Suppose the changed message is:

LIVITCSWPIYVEWHEVSRIQMXLEYVEOIEWHRXEXIPFEMVEWHKVSTYLXZIXLIKIIXPIJVSZEYPERRGERIM
WQLMGLMXQERIWGPSRIHMXQEREKIETXMJTPRGEVEKEITREWHEXXLEXXMZITWAWSQWXSWEXTVEPMRXRSJ
GSTVRIEYVIEXCVMUIMWERGMIWXMJMGCSMWXSJOMIQXLIVIQIVIXQSVSTWHKPEGARCSXRWIEVSWIIBXV
IZMXFSJXLIKEGAEWHEPSWYSWIWIEVXLISXLIVXLIRGEPIRQIVIIBGIIHMWYPFLEVHEWHYPSRRFQMXLE
PPXLIECCIEVEWGISJKTVWMRLIHYSPHXLIQIMYLXSJXLIMWRIGXQEROIVFVIZEVAEKPIEWHXEAMWYEPP
XLMWYRMWXSGSWRMHIVEXMSWMGSTPHLEVHPFKPEZINTCMXIVJSVLMRSCMWMSWVIRCIGXMWYMXXLIYSPH
KTY

For this example, capital letters are used for unknown letters, and lowercase letters are used to denote letters we know or can guess.
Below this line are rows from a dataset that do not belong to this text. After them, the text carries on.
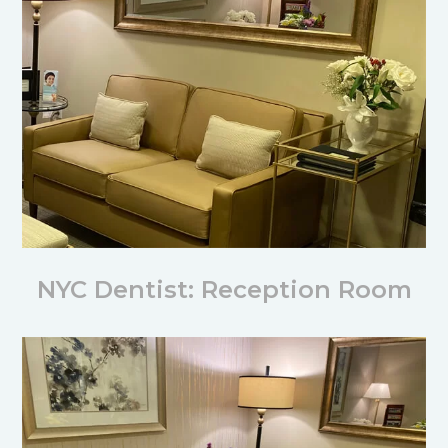
NYC Dentist: Reception Room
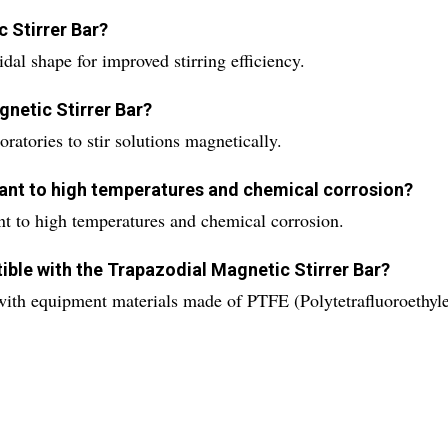
c Stirrer Bar?
dal shape for improved stirring efficiency.
gnetic Stirrer Bar?
ratories to stir solutions magnetically.
stant to high temperatures and chemical corrosion?
ant to high temperatures and chemical corrosion.
ible with the Trapazodial Magnetic Stirrer Bar?
with equipment materials made of PTFE (Polytetrafluoroethyle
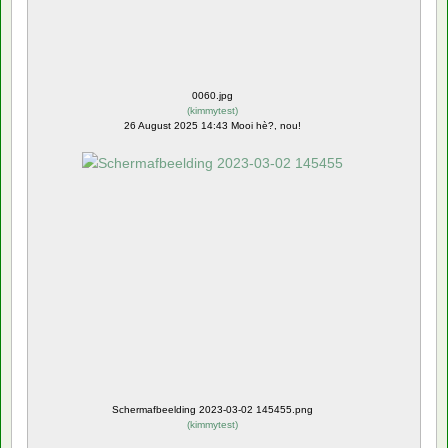
0060.jpg
(
kimmytest
)
26 August 2025 14:43 Mooi hè?, nou!
Schermafbeelding 2023-03-02 145455.png
(
kimmytest
)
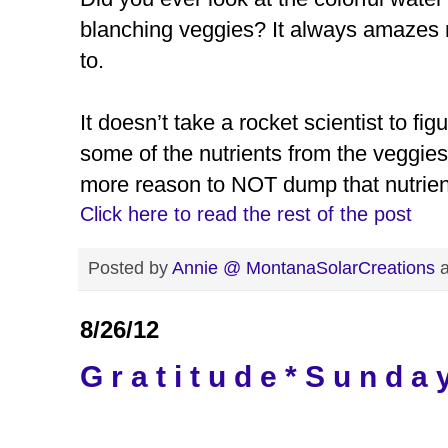
blanching veggies? It always amazes 
to.
It doesn’t take a rocket scientist to fig
some of the nutrients from the veggies
more reason to NOT dump that nutrien
Click here to read the rest of the post
Posted by
Annie @ MontanaSolarCreations
8/26/12
G r a t i t u d e * S u n d a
By counting up the letters, we see that the most common is I, which we will guess is an e. X is also quite common, and XLI is found many times; we guess that this is the, the most common three-letter group in English.
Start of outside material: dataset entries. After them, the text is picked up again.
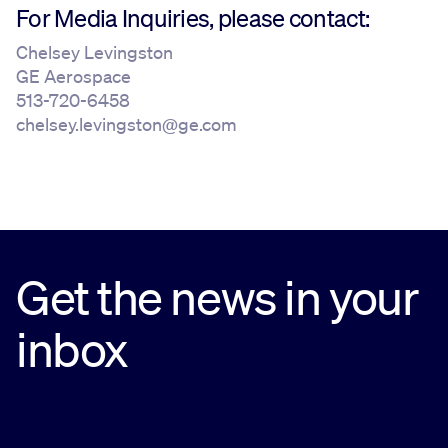
For Media Inquiries, please contact:
Chelsey Levingston
GE Aerospace
513-720-6458
chelsey.levingston@ge.com
Get the news in your
inbox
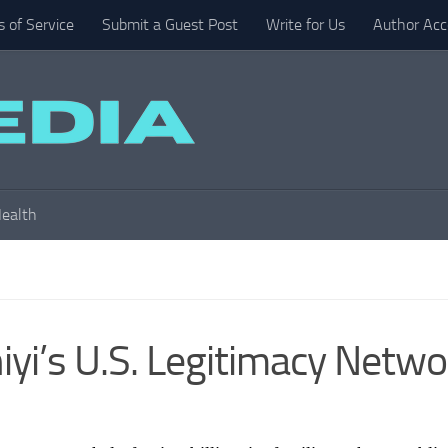
 of Service
Submit a Guest Post
Write for Us
Author Acc
ealth
yi’s U.S. Legitimacy Netwo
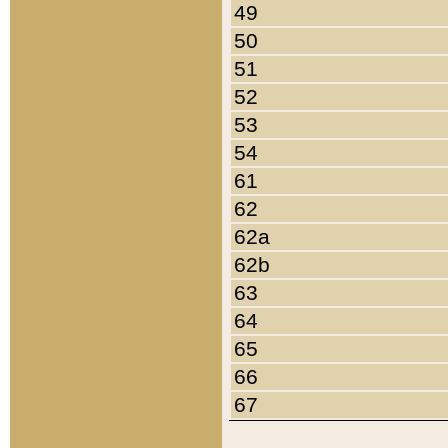
49
50
51
52
53
54
61
62
62a
62b
63
64
65
66
67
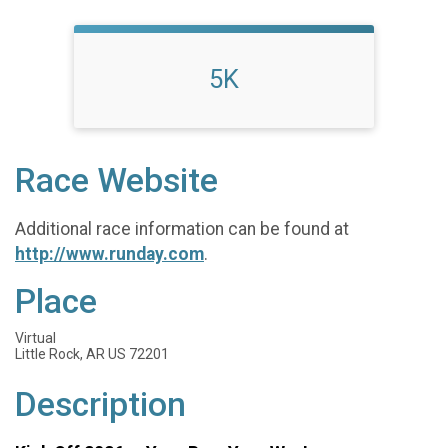
5K
Race Website
Additional race information can be found at
http://www.runday.com
.
Place
Virtual
Little Rock, AR US 72201
Description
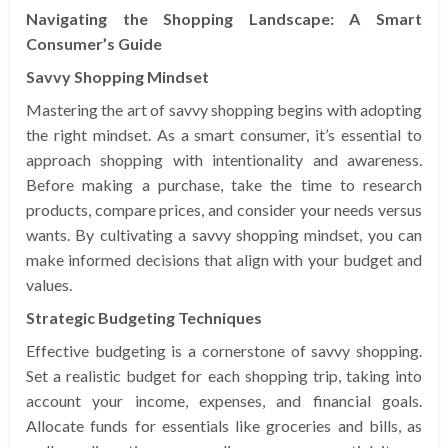
Navigating the Shopping Landscape: A Smart
Consumer’s Guide
Savvy Shopping Mindset
Mastering the art of savvy shopping begins with adopting
the right mindset. As a smart consumer, it’s essential to
approach shopping with intentionality and awareness.
Before making a purchase, take the time to research
products, compare prices, and consider your needs versus
wants. By cultivating a savvy shopping mindset, you can
make informed decisions that align with your budget and
values.
Strategic Budgeting Techniques
Effective budgeting is a cornerstone of savvy shopping.
Set a realistic budget for each shopping trip, taking into
account your income, expenses, and financial goals.
Allocate funds for essentials like groceries and bills, as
E is the second most common letter. We already have a guess for e and t, so we guess that E is a. We now have:

heVeTCSWPeYVaWHaVSReQMthaYVaOeaWHRtatePFaMVaWHKVSTYhtZetheKeetPeJVSZaYPaRRGaReM
WQhMGhMtQaReWGPSReHMtQaRaKeaTtMJTPRGaVaKaeTRaWHatthattMZeTWAWSQWtSWatTVaPMRtRSJ
GSTVReaYVeatCVMUeMWaRGMeWtMJMGCSMWtSJOMeQtheVeQeVetQSVSTWHKPaGARCStRWeaVSWeeBtV
eZMtFSJtheKaGAaWHaPSWYSWeWeaVtheStheVtheRGaPeRQeVeeBGeeHMWYPFhaVHaWHYPSRRFQMtha
PPtheaCCeaVaWGeSJKTVWMRheHYSPHtheQeMYhtSJtheMWReGtQaROeVFVeZaVAaKPeaWHtaAMWYaPP
thMWYRMWtSGSWRMHeVatMSWMGSTPHhaVHPFKPaZeNTCMteVJSVhMRSCMWMSWVeRCeGtMWYMttheYSPH
KTY

We can now make some more guesses: heVe may be here; Rtate may be state, and atthattMZe could be atthattime. Filling in these guesses, we get:

hereTCSWPeYraWHarSseQithaYraOeaWHstatePFairaWHKrSTYhtmetheKeetPeJrSmaYPassGasei
WQhiGhitQaseWGPSseHitQasaKeaTtiJTPsGaraKaeTsaWHatthattimeTWAWSQWtSWatTraPistsSJ
GSTrseaYreatCriUeiWasGieWtiJiGCSiWtSJOieQthereQeretQSrSTWHKPaGAsCStsWearSWeeBtr
emitFSJtheKaGAaWHaPSWYSWeWeartheStherthesGaPesQereeBGeeHiWYPFharHaWHYPSssFQitha
PPtheaCCearaWGeSJKTrWisheHYSPHtheQeiYhtSJtheiWseGtQasOerFremarAaKPeaWHtaAiWYaPP
thiWYsiWtSGSWsiHeratiSWiGSTPHharHPFKPameNTCiterJSrhisSCiWiSWresCeGtiWYittheYSPH
KTY

This lets us make more guesses, which lead to more, until we have guessed everything:

hereuponlegrandarosewithagraveandstatelyairandbroughtmethebeetlefromaglasscasei
nwhichitwasencloseditwasabeautifulscarabaeusandatthattimeunknowntonaturalistsof
courseagreatprizeinascientificpointofviewthereweretworoundblackspotsnearoneextr
emityofthebackandalongoneneartheotherthescaleswereexceedinglyhardandglossywitha
lltheappearanceofburnishedgoldtheweightoftheinsectwasveryremarkableandtakingall
thingsintoconsiderationicouldhardlyblamejupiterforhisopinionrespectingitthegold
bug

At this point, we can insert spaces and punctuation:

Here upon le grand arose with a grave and stately air and brought me the beetle
from a glass case in which it was enclosed. It was a beautiful scarabaeus and
at that time unknown to naturalists of course; a great prize in a scientific
point of view. There were two round black spots near one extremity of the back
and a long one near the other. The scales were exceedingly hard and glossy with
all the appearance of burnished gold. The weight of the insect was very
remarkable and taking all things into consideration I could hardly blame jupiter
for his opinion respecting it.
(The Gold-Bug)

If we had made a wrong guess, we would have found out at some point, and could go back and make a new guess.